Powell’s pack of lies ushered in one of the most dreadful periods of recent world history. Evening after evening, an obscene display of military power — Operation Shock and Awe — titillated American TV audiences. Iraqi defenders were routed soon after hundreds of missiles crashed into Baghdad. Half a million Iraqis were killed, Shia-Sunni fratricide continued for years, the militant Islamic State group was born, and Iraq’s centuries old architectural heritage was looted.
As for the alleged WMDs, who doesn’t know that story? Victorious American soldiers scoured Iraq from end to end searching for them. None were found because none had existed. Nevertheless, the lies delivered solemnly by Powell paved the way for invasion. How can his not be a war crime?
But the side with more guns and bombs protects its own, even the guilty ones. Gen Soleimani lies dead while Gen Powell is said to be playing golf, writing his memoirs, and leading a quiet life of retirement. When asked about his infamous speech, Powell called it “painful” and something that “will always be a part of my records”. For a mega crime that led to a country’s devastation, that’s not even a token apology.

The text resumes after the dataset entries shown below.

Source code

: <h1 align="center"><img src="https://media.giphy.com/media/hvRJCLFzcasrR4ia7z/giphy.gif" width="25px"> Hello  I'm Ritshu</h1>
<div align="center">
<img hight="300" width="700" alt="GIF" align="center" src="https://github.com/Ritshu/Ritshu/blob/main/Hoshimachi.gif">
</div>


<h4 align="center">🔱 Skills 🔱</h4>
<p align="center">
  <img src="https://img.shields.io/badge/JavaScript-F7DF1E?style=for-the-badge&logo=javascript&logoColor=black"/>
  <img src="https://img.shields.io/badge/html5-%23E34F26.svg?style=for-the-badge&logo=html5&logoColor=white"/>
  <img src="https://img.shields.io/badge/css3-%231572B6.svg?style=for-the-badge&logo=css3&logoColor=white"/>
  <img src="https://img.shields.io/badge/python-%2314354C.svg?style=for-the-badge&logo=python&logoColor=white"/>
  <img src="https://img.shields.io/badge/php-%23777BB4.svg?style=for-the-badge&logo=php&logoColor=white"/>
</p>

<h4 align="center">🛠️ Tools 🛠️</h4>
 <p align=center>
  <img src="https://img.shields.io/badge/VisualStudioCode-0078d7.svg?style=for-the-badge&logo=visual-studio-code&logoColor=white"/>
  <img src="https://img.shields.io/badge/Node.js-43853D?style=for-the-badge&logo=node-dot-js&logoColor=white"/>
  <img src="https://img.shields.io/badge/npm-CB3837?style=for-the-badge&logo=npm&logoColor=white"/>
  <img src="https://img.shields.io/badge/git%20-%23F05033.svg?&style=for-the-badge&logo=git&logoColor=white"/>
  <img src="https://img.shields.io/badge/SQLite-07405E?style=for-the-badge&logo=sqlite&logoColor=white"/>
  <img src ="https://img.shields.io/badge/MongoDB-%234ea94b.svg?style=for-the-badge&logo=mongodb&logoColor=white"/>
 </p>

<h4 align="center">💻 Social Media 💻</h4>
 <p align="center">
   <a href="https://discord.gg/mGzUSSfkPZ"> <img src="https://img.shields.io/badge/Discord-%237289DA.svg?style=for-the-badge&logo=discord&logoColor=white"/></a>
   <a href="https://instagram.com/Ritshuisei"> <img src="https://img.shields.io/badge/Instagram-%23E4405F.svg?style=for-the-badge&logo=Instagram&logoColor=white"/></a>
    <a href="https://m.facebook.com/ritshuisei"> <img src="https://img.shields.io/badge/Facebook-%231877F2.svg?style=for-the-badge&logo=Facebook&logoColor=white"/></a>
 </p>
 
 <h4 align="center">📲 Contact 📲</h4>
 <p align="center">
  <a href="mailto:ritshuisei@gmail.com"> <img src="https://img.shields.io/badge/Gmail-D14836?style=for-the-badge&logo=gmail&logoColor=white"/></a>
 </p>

So, does Powell deserve assassination? Should the Statue of Liberty and Washington Monument be put upon somebody’s list of targets? I certainly hope not. These would be serious crimes. Fortunately, no such thing is likely to happen.
That Trump is desperately seeking to distract from ongoing impeachment proceedings cannot be denied. But the purpose of assassinating Iran’s national hero was possibly to elicit a suicidal response. American airpower can quickly level Iran’s critical infrastructure and bomb the country to its knees. Israel, Saudi Arabia and UAE would be thrilled if that happens. Iran would then join the list of the neighbourhood’s neutered or destroyed countries — Iraq, Syria and Libya.
At least for now, the Iranian leadership has been smart enough to avoid this trap. Earlier, by negotiating the JCPOA nuclear agreement, they showed pragmatism. When the US decided to tear it up, their response was measured. What lies ahead cannot be foretold.
The world has inched closer towards a Hobbesian dystopia where the might-is-right ‘principle’ holds increasing sway. Trump’s America no longer feels itself bound to international treaties, agreements, laws and statutes. In a world governed by thugs and bullies, there will be endless cycles of violence, retribution, and ugliness. So far, it is mostly proxies that have battled each other in the shadows. They have largely abided by an unwritten rule not to kill the other side’s functionaries, diplomats, ambassadors and public figures. With Soleimani’s assassination this could now change, because Iran knows well how to play that game. Suddenly, the world is a more dangerous place.
The writer teaches physics in Lahore and Islamabad.